Fans Think Noah Kahan is Hinting at a New Album Release
Nearly four years after 2022’s Stick Season, Noah Kahan is dropping hints that his next album is on the horizon. While the “Hurt Somebody” singer has kept fans happy over the past…

Nearly four years after 2022's Stick Season, Noah Kahan is dropping hints that his next album is on the horizon.
While the “Hurt Somebody” singer has kept fans happy over the past year by performing new songs live—“Porch Light,” “The Great Divide,” “All Them Horses,” and “Deny, Deny, Deny”, among others—he has yet to officially announce a new album.
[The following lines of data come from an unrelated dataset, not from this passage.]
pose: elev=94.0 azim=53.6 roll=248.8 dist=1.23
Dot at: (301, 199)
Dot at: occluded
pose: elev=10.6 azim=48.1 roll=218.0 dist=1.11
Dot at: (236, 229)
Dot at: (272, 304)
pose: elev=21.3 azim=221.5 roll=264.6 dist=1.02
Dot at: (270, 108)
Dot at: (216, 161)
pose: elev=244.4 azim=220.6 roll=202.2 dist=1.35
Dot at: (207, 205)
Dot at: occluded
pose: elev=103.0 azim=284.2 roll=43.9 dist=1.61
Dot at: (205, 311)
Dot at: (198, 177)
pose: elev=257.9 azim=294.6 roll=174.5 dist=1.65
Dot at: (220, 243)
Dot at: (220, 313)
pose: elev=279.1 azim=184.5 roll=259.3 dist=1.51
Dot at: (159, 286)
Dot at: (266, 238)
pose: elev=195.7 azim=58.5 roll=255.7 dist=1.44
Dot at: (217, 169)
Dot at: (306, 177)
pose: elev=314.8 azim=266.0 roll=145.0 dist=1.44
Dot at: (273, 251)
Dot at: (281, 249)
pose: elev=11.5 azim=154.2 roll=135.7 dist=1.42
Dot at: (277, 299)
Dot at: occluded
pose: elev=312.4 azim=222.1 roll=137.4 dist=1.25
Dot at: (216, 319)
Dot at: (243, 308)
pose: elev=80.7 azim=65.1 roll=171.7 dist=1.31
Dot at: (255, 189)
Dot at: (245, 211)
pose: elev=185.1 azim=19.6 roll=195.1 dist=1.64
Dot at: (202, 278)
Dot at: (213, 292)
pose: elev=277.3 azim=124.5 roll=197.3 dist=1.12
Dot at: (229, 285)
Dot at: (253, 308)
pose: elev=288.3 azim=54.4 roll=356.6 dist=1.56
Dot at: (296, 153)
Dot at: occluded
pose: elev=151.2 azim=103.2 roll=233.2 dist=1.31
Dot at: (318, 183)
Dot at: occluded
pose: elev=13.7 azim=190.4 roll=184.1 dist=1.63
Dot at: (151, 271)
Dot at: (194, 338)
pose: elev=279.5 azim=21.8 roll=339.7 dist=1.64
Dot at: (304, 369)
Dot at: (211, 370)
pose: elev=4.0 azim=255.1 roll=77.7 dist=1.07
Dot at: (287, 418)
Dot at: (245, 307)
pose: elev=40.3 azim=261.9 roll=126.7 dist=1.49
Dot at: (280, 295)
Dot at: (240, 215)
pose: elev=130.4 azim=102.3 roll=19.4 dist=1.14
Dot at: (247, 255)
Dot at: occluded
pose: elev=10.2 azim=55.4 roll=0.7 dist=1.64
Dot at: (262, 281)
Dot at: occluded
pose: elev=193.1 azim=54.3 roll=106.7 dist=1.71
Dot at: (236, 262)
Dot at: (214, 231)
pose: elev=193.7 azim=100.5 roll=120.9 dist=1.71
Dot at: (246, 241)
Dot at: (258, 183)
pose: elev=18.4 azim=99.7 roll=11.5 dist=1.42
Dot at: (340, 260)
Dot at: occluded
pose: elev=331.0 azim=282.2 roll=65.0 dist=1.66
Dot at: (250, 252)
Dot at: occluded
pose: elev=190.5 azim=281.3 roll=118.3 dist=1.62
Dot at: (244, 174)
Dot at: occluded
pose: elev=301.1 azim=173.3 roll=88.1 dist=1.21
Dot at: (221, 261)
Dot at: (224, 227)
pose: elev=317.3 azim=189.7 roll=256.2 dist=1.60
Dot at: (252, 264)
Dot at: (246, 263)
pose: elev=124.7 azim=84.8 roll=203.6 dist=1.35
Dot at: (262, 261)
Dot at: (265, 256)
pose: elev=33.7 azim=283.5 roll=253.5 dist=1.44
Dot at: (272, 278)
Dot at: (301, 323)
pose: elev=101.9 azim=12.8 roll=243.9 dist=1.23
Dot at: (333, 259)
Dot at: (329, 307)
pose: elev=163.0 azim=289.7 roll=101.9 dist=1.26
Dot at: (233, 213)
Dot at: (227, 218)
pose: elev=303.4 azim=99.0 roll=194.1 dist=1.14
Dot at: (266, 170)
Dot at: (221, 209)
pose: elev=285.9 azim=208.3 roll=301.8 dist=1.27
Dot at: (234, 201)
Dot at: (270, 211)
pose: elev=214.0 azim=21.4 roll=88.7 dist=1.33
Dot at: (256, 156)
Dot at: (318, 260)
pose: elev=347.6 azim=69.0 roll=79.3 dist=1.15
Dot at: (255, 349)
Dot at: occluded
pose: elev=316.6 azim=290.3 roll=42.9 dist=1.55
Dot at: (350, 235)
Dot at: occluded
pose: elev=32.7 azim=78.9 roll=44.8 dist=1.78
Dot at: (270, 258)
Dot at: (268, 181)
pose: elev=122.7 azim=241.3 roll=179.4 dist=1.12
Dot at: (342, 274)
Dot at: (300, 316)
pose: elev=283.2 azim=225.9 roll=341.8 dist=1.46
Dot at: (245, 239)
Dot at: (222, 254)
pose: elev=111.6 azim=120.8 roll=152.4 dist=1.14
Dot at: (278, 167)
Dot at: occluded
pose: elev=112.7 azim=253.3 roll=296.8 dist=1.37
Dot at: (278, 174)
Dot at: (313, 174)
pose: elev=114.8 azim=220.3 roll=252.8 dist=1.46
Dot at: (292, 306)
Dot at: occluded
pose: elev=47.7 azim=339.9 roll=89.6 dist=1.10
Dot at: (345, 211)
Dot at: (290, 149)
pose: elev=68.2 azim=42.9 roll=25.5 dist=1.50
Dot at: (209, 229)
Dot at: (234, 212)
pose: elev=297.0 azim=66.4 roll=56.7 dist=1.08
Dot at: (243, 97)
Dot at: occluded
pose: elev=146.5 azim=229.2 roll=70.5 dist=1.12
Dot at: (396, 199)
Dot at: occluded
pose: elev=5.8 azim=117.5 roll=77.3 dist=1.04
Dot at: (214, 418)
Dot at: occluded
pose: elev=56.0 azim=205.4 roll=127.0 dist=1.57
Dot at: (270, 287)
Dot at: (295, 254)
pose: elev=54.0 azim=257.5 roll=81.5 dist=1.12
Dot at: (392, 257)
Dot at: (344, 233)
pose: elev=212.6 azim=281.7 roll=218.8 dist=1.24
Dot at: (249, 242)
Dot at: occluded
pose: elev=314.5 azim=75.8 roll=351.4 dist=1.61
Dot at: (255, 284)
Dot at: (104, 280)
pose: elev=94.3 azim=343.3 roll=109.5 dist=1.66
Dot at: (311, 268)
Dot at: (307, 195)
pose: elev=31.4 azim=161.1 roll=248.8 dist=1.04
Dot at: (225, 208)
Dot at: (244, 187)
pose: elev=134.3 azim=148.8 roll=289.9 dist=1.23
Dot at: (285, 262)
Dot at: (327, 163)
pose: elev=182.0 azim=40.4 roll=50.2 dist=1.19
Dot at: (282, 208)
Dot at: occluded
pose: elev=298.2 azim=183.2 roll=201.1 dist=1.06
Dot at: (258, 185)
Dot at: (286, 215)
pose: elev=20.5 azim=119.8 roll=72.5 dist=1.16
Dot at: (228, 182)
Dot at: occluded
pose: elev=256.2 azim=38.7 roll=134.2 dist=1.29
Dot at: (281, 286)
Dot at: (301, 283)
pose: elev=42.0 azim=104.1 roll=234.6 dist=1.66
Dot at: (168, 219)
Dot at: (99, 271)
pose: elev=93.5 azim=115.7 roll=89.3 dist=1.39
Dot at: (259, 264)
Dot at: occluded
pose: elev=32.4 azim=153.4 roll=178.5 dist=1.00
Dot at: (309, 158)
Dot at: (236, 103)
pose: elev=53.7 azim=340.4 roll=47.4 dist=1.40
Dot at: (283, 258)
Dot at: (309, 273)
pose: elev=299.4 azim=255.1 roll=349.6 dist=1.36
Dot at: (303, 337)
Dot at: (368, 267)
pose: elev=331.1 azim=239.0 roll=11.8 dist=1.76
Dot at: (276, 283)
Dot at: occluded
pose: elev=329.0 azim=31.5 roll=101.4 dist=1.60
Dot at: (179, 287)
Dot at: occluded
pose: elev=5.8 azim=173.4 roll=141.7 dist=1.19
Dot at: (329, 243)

Now, though, fans are buzzing after multiple cryptic social media posts.
However, if you scour Kahan's official accounts looking for clues, you'll come up emptyhanded. The posts in question are shared to his unofficial TikTok account, which was just created in December.
The 'Secret' TikTok Account
Under the handle @ thelastofthebugs, Kahan’s posts appear to hint at a new album drop. In the first video, a snowy clip of himself, he wrote, “you weren’t meant to find this… only the last of the bugs ever do.” He followed it up with another post captioned, “Call me when the bugs don’t die.”
Fans were quick to connect the dots, noting that the repeated “last of the bugs” references trace back to Kahan’s song “The View Between Villages.” The lyrics, “Air in my lungs / ’Til the road begins / As the last of the bugs / Leave their homes again.” Kahan also used “Air in my lungs ’Til the road begins” as the caption for the account’s first post.
Then on a New Year’s Eve post, he referenced the bugs again: “I want to wish you all a happy 2026 and to tell you how excited I am for what we're all gonna do this year. It feels like I'm coming out of hibernation! You know I think about you ALL the time, and I'll see you when the bugs don't die.”
With pointed mentions of a post-hibernation period, which is also the time of year when "bugs don’t die" from harsh weather conditions, the clues seem to hint that his next album will come in the spring. In 2026, the official first day of spring is March 20, meaning the drop could potentially be only a couple of months away.